(Point tracking data)
——
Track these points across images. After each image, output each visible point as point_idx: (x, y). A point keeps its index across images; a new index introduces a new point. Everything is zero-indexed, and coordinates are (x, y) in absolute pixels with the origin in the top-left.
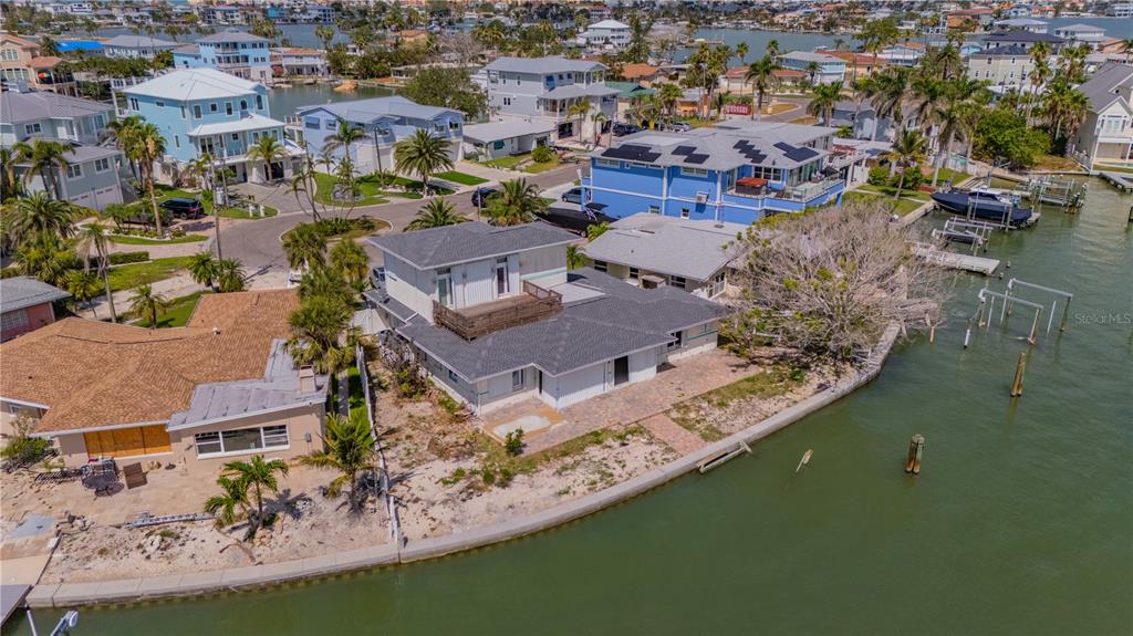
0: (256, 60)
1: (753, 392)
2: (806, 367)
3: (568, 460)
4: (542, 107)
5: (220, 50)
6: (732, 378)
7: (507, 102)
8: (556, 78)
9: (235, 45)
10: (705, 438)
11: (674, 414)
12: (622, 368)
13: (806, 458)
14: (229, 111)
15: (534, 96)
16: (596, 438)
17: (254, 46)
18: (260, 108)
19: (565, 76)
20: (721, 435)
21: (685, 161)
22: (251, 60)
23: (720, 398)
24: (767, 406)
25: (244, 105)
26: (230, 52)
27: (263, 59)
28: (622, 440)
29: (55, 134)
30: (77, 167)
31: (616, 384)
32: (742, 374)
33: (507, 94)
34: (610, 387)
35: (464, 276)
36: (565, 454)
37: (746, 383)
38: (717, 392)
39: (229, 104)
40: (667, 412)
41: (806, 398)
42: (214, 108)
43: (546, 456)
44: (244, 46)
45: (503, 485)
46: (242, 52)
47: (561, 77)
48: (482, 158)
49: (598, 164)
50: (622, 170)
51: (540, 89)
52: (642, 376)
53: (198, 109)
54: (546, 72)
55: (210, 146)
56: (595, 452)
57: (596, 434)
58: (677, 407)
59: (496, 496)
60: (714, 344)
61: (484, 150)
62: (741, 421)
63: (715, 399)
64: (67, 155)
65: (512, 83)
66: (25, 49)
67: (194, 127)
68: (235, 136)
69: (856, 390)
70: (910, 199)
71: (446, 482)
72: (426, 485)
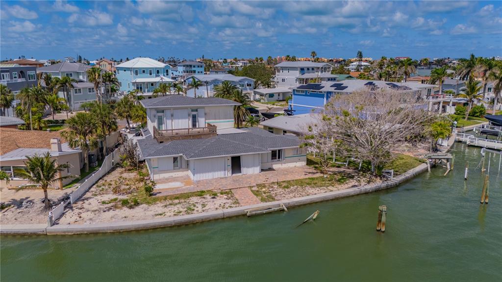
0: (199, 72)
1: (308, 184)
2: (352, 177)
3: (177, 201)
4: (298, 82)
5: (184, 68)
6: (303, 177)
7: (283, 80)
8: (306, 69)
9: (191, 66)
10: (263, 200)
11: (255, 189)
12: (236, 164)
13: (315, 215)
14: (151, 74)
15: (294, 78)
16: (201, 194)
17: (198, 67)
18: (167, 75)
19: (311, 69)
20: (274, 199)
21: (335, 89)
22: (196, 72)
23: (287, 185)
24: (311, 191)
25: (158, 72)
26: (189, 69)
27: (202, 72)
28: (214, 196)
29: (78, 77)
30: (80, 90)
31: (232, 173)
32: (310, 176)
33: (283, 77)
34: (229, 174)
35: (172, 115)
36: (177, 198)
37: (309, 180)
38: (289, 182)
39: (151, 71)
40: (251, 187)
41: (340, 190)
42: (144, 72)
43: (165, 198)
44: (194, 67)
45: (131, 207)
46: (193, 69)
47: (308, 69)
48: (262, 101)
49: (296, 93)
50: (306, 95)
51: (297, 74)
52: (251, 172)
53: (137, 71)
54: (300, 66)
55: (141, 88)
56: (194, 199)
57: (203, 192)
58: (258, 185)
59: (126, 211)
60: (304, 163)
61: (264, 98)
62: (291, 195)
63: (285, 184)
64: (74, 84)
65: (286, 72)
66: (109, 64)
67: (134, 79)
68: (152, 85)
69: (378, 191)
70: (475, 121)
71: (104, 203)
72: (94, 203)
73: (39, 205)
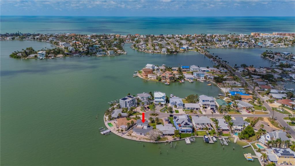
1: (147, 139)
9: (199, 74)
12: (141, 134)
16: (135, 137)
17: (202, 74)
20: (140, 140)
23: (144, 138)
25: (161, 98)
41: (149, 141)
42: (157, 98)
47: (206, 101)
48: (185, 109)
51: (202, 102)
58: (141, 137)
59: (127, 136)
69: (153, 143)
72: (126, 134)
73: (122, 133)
——
Work to be completed: Of the entries above, transcribe exactly those lines that fall between the line containing "16: (596, 438)" and the line containing "71: (446, 482)", together with those two lines.

Answer box:
16: (596, 438)
17: (254, 46)
18: (260, 108)
19: (565, 76)
20: (721, 435)
21: (685, 161)
22: (251, 60)
23: (720, 398)
24: (767, 406)
25: (244, 105)
26: (230, 52)
27: (263, 59)
28: (622, 440)
29: (55, 134)
30: (77, 167)
31: (616, 384)
32: (742, 374)
33: (507, 94)
34: (610, 387)
35: (464, 276)
36: (565, 454)
37: (746, 383)
38: (717, 392)
39: (229, 104)
40: (667, 412)
41: (806, 398)
42: (214, 108)
43: (546, 456)
44: (244, 46)
45: (503, 485)
46: (242, 52)
47: (561, 77)
48: (482, 158)
49: (598, 164)
50: (622, 170)
51: (540, 89)
52: (642, 376)
53: (198, 109)
54: (546, 72)
55: (210, 146)
56: (595, 452)
57: (596, 434)
58: (677, 407)
59: (496, 496)
60: (714, 344)
61: (484, 150)
62: (741, 421)
63: (715, 399)
64: (67, 155)
65: (512, 83)
66: (25, 49)
67: (194, 127)
68: (235, 136)
69: (856, 390)
70: (910, 199)
71: (446, 482)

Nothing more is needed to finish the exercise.